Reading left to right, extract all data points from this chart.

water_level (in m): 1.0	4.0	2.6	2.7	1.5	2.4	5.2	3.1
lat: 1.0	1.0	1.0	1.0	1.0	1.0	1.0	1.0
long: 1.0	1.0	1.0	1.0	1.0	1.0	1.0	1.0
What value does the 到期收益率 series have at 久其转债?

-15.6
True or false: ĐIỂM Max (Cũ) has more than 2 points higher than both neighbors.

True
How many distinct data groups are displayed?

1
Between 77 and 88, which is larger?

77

═══

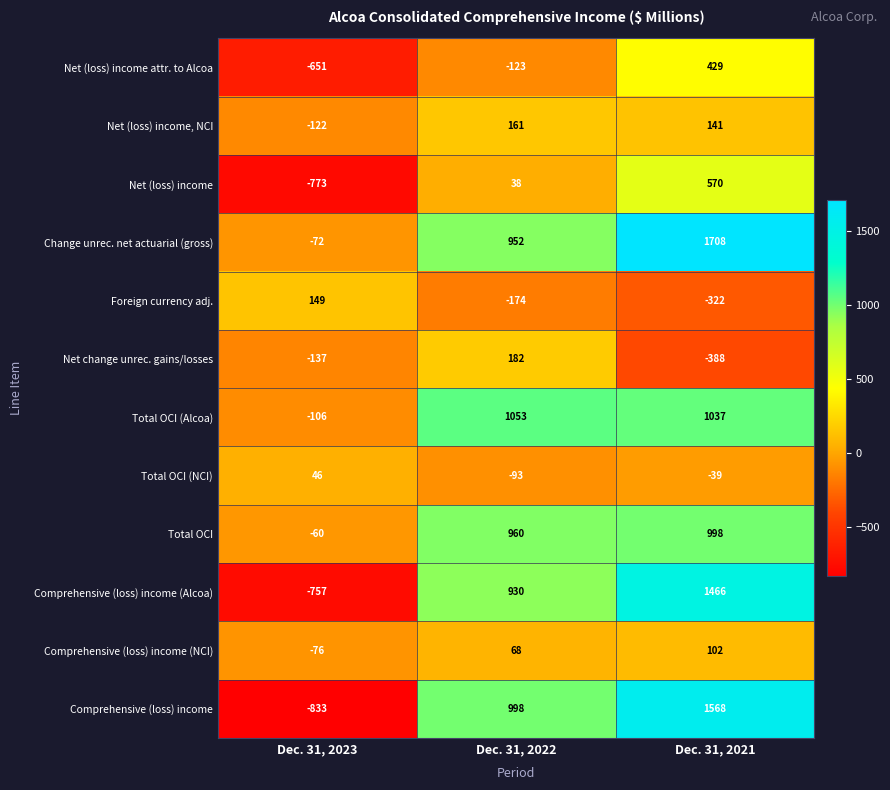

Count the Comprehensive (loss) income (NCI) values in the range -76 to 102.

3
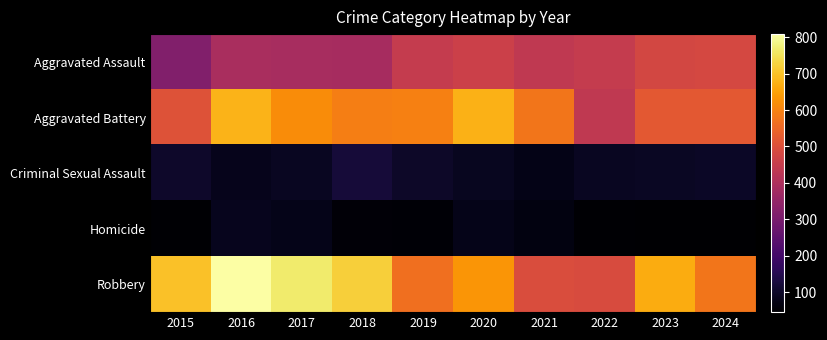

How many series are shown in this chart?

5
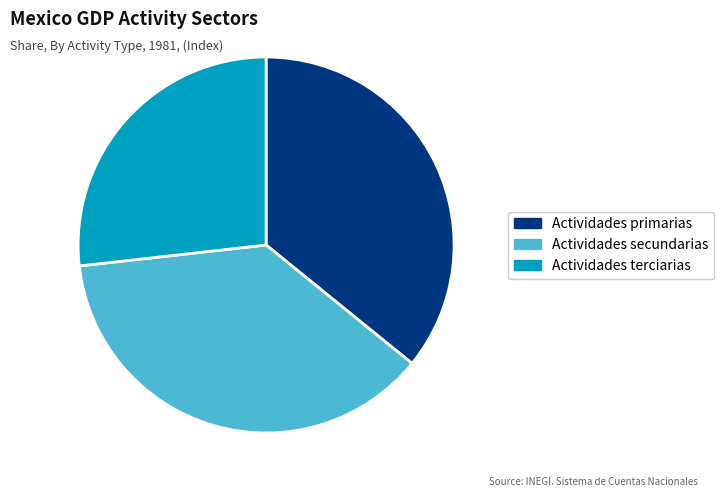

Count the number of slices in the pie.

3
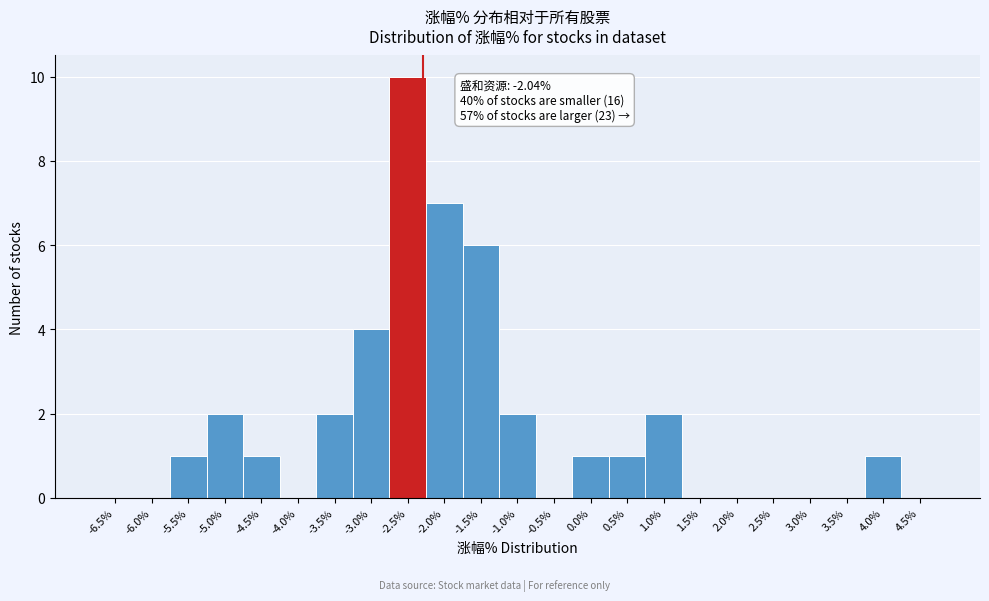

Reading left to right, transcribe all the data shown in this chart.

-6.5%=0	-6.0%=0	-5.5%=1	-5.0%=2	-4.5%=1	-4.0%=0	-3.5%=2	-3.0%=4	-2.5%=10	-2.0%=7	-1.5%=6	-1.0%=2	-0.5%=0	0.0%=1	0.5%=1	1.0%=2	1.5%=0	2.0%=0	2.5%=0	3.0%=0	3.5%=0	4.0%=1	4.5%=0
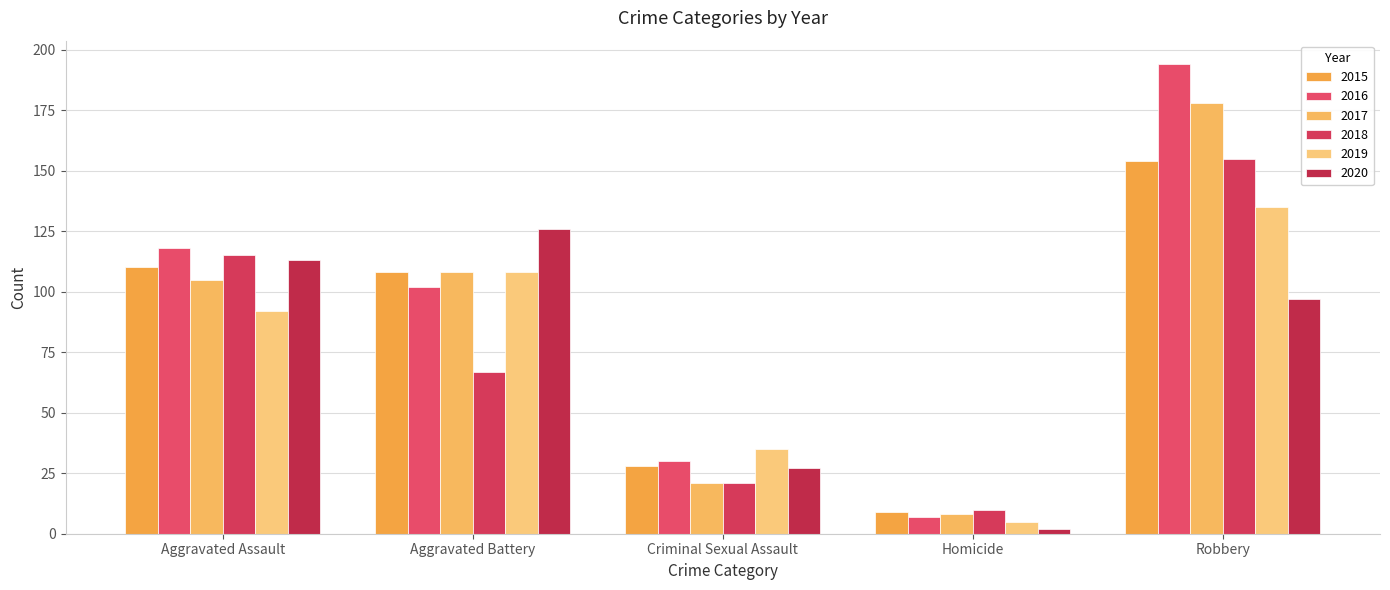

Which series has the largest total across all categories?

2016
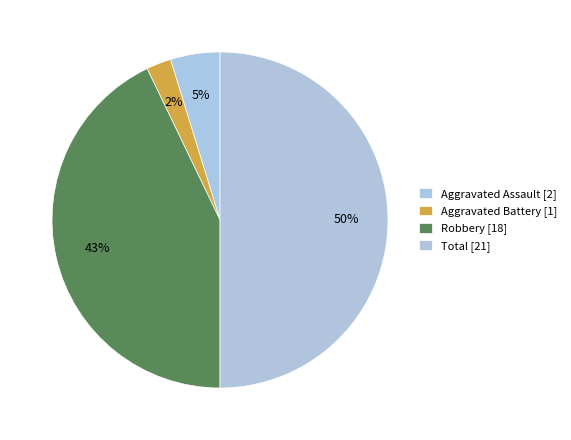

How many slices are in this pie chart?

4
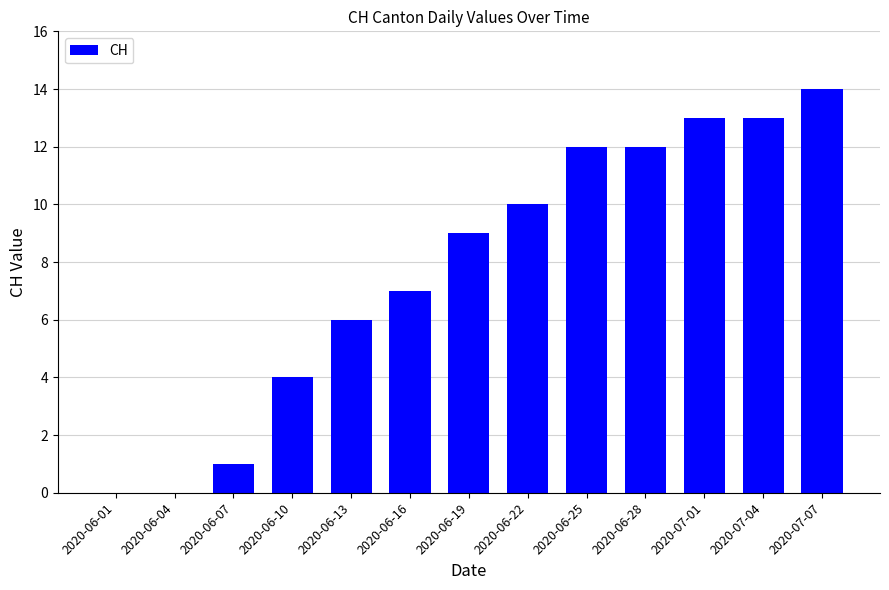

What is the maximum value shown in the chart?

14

═══

Copy the records above word for word, from the line containing "Reading left to right, extract" up to and including the line containing "Between 77 and 88, which is larger?".

Your solution:
Reading left to right, extract all data points from this chart.

water_level (in m): 1.0	4.0	2.6	2.7	1.5	2.4	5.2	3.1
lat: 1.0	1.0	1.0	1.0	1.0	1.0	1.0	1.0
long: 1.0	1.0	1.0	1.0	1.0	1.0	1.0	1.0
What value does the 到期收益率 series have at 久其转债?

-15.6
True or false: ĐIỂM Max (Cũ) has more than 2 points higher than both neighbors.

True
How many distinct data groups are displayed?

1
Between 77 and 88, which is larger?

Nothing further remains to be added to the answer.